A su vez, China, donde se originó el covid-19, y pese a su mal manejo inicial, lo logró controlar rápidamente, y exhibe cifras de muertes inferiores a los 5.000. Algo similar puede decirse de varios otros países del Este y el Sudeste Asiático, que con medidas preventivas aplicadas a tiempo y alta disciplina social lograron lo que las potencias occidentales no pudieron: mantener a raya al virus.

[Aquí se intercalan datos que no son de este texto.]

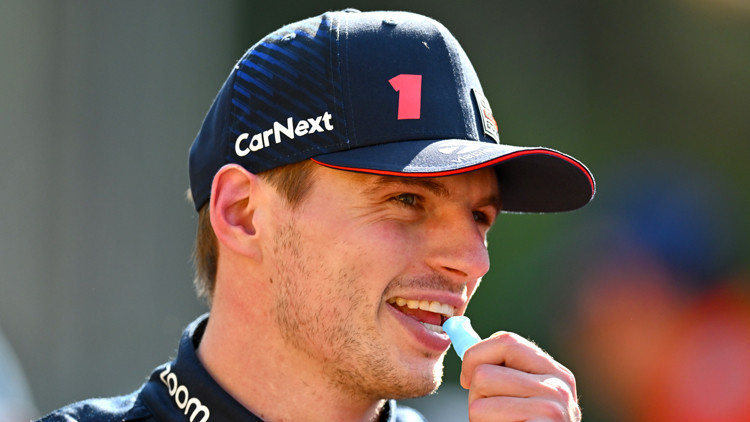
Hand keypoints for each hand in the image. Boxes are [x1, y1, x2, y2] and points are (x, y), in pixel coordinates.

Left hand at [459, 331, 580, 421]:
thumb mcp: (516, 395)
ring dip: (478, 416)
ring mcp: (553, 408)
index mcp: (553, 371)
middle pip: (485, 370)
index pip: (506, 340)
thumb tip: (457, 331)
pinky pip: (484, 414)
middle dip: (476, 393)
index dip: (477, 356)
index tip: (469, 379)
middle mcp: (559, 385)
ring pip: (479, 396)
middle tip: (491, 412)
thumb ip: (496, 367)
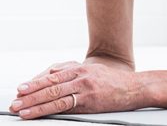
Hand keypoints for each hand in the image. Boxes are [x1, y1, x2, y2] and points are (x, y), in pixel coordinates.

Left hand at [8, 63, 141, 119]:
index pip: (52, 75)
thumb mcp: (94, 72)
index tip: (21, 89)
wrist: (136, 87)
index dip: (35, 82)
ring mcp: (85, 87)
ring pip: (53, 95)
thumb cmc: (115, 82)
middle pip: (49, 84)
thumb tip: (52, 77)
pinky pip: (64, 105)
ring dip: (34, 103)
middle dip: (30, 94)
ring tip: (20, 109)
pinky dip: (47, 110)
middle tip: (15, 100)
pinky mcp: (89, 100)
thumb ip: (74, 73)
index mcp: (81, 68)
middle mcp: (81, 75)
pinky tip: (37, 113)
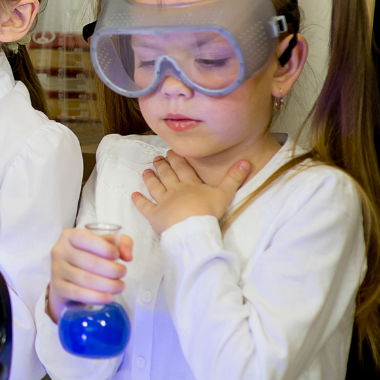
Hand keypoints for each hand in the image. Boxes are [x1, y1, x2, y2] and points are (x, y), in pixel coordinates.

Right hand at [47, 227, 132, 321]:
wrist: (67, 277)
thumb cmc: (87, 257)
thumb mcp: (103, 244)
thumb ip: (120, 243)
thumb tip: (127, 256)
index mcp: (70, 236)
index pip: (87, 239)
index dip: (105, 248)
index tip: (118, 256)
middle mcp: (59, 251)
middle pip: (90, 262)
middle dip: (112, 270)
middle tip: (123, 273)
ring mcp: (56, 270)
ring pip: (86, 280)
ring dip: (109, 285)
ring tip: (120, 286)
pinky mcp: (58, 287)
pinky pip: (80, 294)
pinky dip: (98, 297)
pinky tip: (109, 297)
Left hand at [132, 151, 250, 235]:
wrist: (192, 228)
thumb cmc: (208, 211)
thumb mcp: (225, 193)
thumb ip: (234, 178)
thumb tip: (246, 161)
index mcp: (190, 184)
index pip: (183, 169)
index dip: (177, 159)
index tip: (171, 151)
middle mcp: (175, 190)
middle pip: (167, 175)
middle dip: (162, 165)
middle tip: (157, 158)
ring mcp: (163, 202)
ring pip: (155, 187)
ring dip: (150, 178)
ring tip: (146, 171)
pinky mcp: (154, 215)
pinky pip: (145, 206)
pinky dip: (138, 201)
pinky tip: (133, 195)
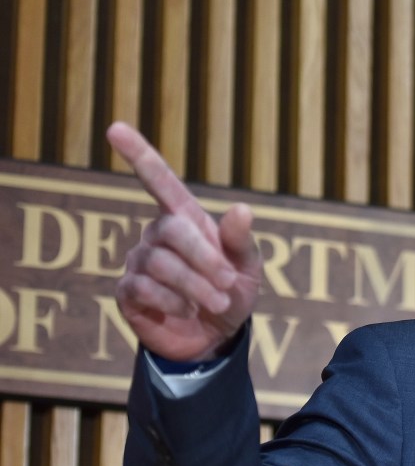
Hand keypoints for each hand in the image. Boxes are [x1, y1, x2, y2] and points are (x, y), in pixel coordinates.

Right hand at [108, 122, 262, 361]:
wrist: (216, 338)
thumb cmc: (231, 295)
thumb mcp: (248, 269)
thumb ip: (241, 241)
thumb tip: (242, 209)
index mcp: (187, 220)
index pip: (160, 182)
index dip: (139, 155)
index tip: (115, 128)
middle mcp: (157, 235)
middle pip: (171, 230)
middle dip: (204, 259)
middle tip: (227, 284)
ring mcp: (139, 262)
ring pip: (159, 263)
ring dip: (194, 285)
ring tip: (215, 302)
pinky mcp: (128, 292)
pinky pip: (143, 288)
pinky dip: (172, 301)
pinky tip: (185, 310)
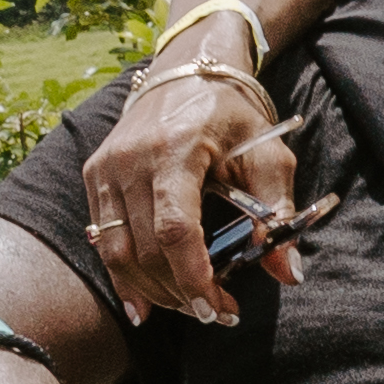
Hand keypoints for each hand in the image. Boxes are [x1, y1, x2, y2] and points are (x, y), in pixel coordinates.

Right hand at [86, 61, 302, 326]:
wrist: (187, 69)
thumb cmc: (233, 114)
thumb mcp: (268, 153)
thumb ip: (278, 210)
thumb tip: (288, 273)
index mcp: (177, 149)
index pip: (175, 228)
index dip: (194, 276)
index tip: (218, 307)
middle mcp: (132, 159)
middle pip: (145, 249)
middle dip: (179, 292)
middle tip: (214, 313)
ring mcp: (106, 168)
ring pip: (117, 251)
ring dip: (152, 291)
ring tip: (188, 308)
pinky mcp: (95, 175)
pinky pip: (102, 238)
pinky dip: (123, 276)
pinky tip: (144, 303)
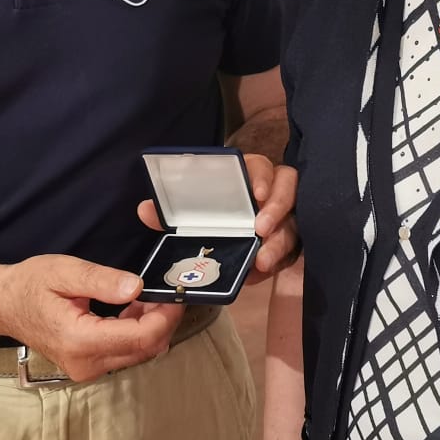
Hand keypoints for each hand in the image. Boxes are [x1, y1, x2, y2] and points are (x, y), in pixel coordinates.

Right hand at [0, 254, 184, 382]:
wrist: (3, 305)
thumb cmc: (29, 286)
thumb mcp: (64, 271)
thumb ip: (101, 280)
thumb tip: (136, 288)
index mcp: (80, 340)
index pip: (141, 337)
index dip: (166, 316)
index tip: (175, 293)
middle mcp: (86, 364)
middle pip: (145, 348)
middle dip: (163, 320)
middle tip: (165, 291)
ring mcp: (87, 369)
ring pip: (139, 353)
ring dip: (151, 326)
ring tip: (148, 297)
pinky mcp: (89, 367)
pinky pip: (125, 353)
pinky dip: (137, 332)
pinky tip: (132, 309)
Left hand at [136, 155, 299, 281]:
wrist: (229, 242)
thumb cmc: (213, 218)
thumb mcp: (191, 215)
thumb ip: (169, 213)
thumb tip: (145, 210)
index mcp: (248, 177)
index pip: (261, 166)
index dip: (262, 176)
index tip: (256, 192)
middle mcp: (273, 192)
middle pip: (289, 190)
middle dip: (278, 209)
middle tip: (261, 230)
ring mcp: (287, 217)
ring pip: (294, 224)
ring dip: (280, 242)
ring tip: (262, 260)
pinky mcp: (291, 242)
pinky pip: (293, 251)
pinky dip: (279, 262)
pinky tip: (261, 272)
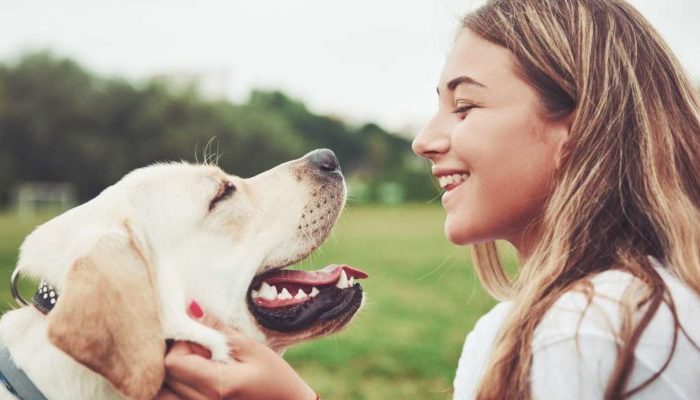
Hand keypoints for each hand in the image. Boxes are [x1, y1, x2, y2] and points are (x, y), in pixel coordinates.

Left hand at [154, 302, 316, 399]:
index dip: (180, 345)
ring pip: (162, 391)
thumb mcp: (251, 347)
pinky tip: (189, 377)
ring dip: (171, 374)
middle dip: (175, 356)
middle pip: (164, 376)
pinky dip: (172, 388)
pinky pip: (169, 399)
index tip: (199, 339)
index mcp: (217, 385)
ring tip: (194, 364)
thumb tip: (190, 307)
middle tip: (200, 350)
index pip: (173, 362)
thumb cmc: (275, 378)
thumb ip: (218, 330)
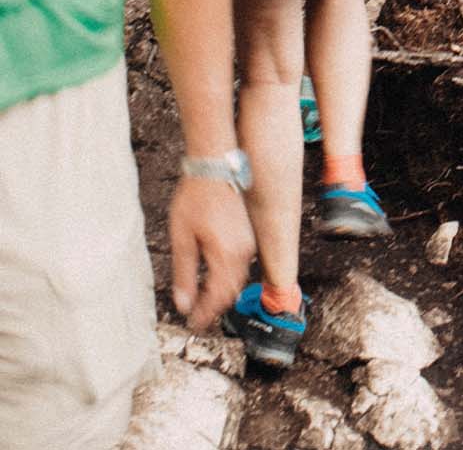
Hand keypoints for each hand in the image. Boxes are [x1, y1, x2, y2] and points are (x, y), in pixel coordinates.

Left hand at [170, 176, 254, 329]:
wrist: (215, 168)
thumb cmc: (195, 199)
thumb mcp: (182, 238)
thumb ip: (184, 274)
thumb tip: (184, 304)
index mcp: (227, 254)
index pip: (219, 296)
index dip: (206, 314)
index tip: (193, 325)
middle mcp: (243, 251)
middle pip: (231, 291)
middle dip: (214, 308)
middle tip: (196, 319)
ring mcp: (248, 243)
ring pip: (238, 280)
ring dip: (222, 294)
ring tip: (203, 304)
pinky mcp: (247, 236)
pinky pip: (241, 266)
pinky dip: (228, 280)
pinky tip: (214, 280)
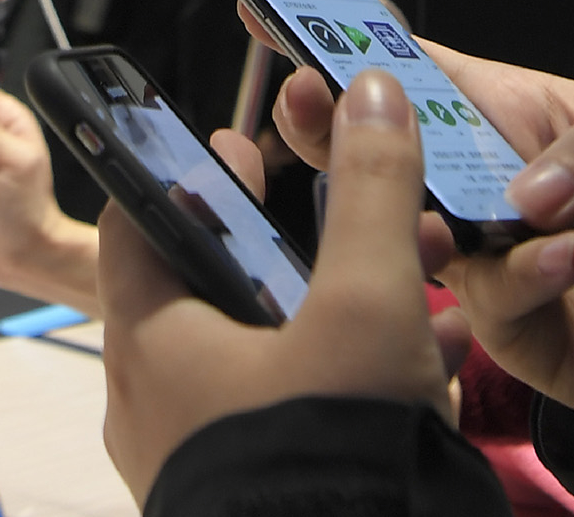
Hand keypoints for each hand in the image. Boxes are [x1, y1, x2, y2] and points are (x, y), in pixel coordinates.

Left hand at [98, 70, 469, 503]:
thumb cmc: (327, 460)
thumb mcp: (366, 304)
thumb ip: (371, 195)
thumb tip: (371, 98)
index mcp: (151, 341)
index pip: (137, 219)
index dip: (190, 170)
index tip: (247, 149)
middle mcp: (159, 403)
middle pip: (219, 286)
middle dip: (307, 245)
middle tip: (365, 215)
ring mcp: (205, 460)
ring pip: (272, 354)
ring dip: (347, 310)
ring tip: (427, 285)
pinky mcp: (252, 499)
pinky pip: (297, 417)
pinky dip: (357, 380)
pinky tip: (436, 367)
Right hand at [260, 12, 573, 424]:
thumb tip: (522, 196)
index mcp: (507, 112)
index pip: (408, 67)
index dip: (338, 37)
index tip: (265, 0)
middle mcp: (481, 183)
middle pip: (378, 154)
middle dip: (326, 127)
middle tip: (302, 103)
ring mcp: (487, 259)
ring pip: (409, 237)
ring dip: (421, 220)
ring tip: (469, 214)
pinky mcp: (512, 329)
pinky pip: (488, 309)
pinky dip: (523, 285)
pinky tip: (568, 260)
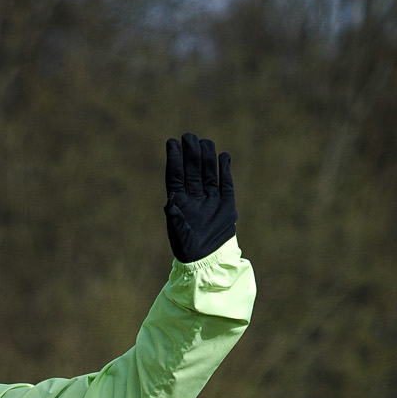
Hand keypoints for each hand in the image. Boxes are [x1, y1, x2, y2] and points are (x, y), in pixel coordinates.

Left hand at [165, 133, 235, 262]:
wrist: (209, 261)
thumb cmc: (188, 250)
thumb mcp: (180, 237)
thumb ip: (176, 220)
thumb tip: (170, 201)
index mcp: (180, 202)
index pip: (176, 176)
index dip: (174, 159)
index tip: (172, 142)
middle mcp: (194, 196)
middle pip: (192, 170)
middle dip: (190, 153)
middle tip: (189, 136)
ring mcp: (210, 198)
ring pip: (208, 172)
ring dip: (206, 157)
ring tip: (205, 142)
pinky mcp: (226, 203)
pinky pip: (225, 183)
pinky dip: (225, 170)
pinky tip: (224, 156)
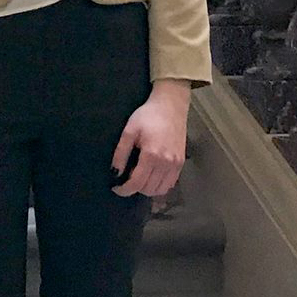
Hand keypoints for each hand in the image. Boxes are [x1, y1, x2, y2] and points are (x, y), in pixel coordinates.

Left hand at [112, 80, 189, 197]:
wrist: (170, 106)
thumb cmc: (147, 116)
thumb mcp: (129, 131)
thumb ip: (121, 153)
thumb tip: (115, 173)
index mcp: (152, 156)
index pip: (137, 183)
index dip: (124, 189)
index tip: (115, 188)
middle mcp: (166, 163)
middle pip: (149, 189)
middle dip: (134, 188)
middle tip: (125, 179)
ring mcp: (176, 164)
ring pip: (161, 189)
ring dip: (147, 189)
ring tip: (138, 178)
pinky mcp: (181, 163)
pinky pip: (170, 183)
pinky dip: (159, 185)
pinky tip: (151, 176)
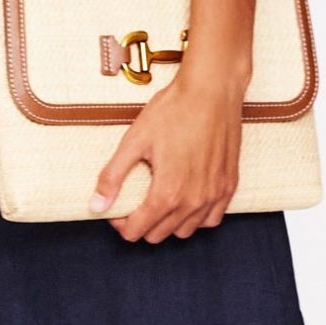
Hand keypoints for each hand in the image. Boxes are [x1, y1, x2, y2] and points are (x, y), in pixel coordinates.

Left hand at [88, 65, 246, 241]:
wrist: (212, 90)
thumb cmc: (173, 110)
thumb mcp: (134, 140)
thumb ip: (113, 176)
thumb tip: (96, 206)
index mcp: (167, 192)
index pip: (137, 231)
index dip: (121, 223)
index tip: (117, 208)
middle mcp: (193, 200)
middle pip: (159, 234)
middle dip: (141, 223)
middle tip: (134, 202)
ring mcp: (214, 195)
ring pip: (185, 231)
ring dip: (168, 222)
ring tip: (159, 200)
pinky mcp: (229, 185)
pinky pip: (212, 219)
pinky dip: (196, 217)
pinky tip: (186, 199)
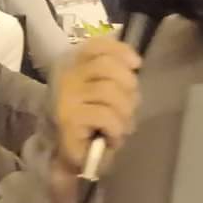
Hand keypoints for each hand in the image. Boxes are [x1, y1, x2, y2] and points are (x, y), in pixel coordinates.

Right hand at [48, 38, 140, 202]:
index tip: (136, 64)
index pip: (96, 46)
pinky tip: (113, 138)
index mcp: (74, 65)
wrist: (67, 156)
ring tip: (120, 127)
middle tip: (128, 107)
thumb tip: (135, 62)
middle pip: (109, 67)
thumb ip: (114, 75)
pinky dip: (117, 129)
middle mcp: (67, 76)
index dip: (120, 51)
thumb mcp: (103, 93)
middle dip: (128, 87)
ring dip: (124, 113)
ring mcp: (67, 97)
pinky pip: (107, 116)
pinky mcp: (70, 119)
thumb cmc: (89, 123)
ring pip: (111, 92)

Los rápidos avances en vacunación de su población, tanto en Estados Unidos como en el Reino Unido en los primeros meses de 2021 compensaron en alguna medida su desastroso manejo de la pandemia. Sin embargo, ambos países están entre los grandes perdedores del annus horribilis que fue 2020. Este balance negativo se vio acentuado por la desigual dinámica que adquirió la distribución de vacunas contra el virus en el mundo. Las potencias occidentales, exhibiendo un “nacionalismo vacunatorio” exacerbado, se negaron a compartirlas con los países en vías de desarrollo, hasta haber vacunado a toda su población, lo que contrasta con la política seguida por países como China, Rusia e India (Heine 2021). Ello subrayó el creciente comportamiento autorreferente de Estados Unidos, ajeno a toda pretensión de liderazgo y de asumir los costos de conducción propios de las potencias hegemónicas en el orden internacional, prueba al canto de la crisis del orden internacional liberal y la transición a uno muy diferente, algunos dirían post-occidental.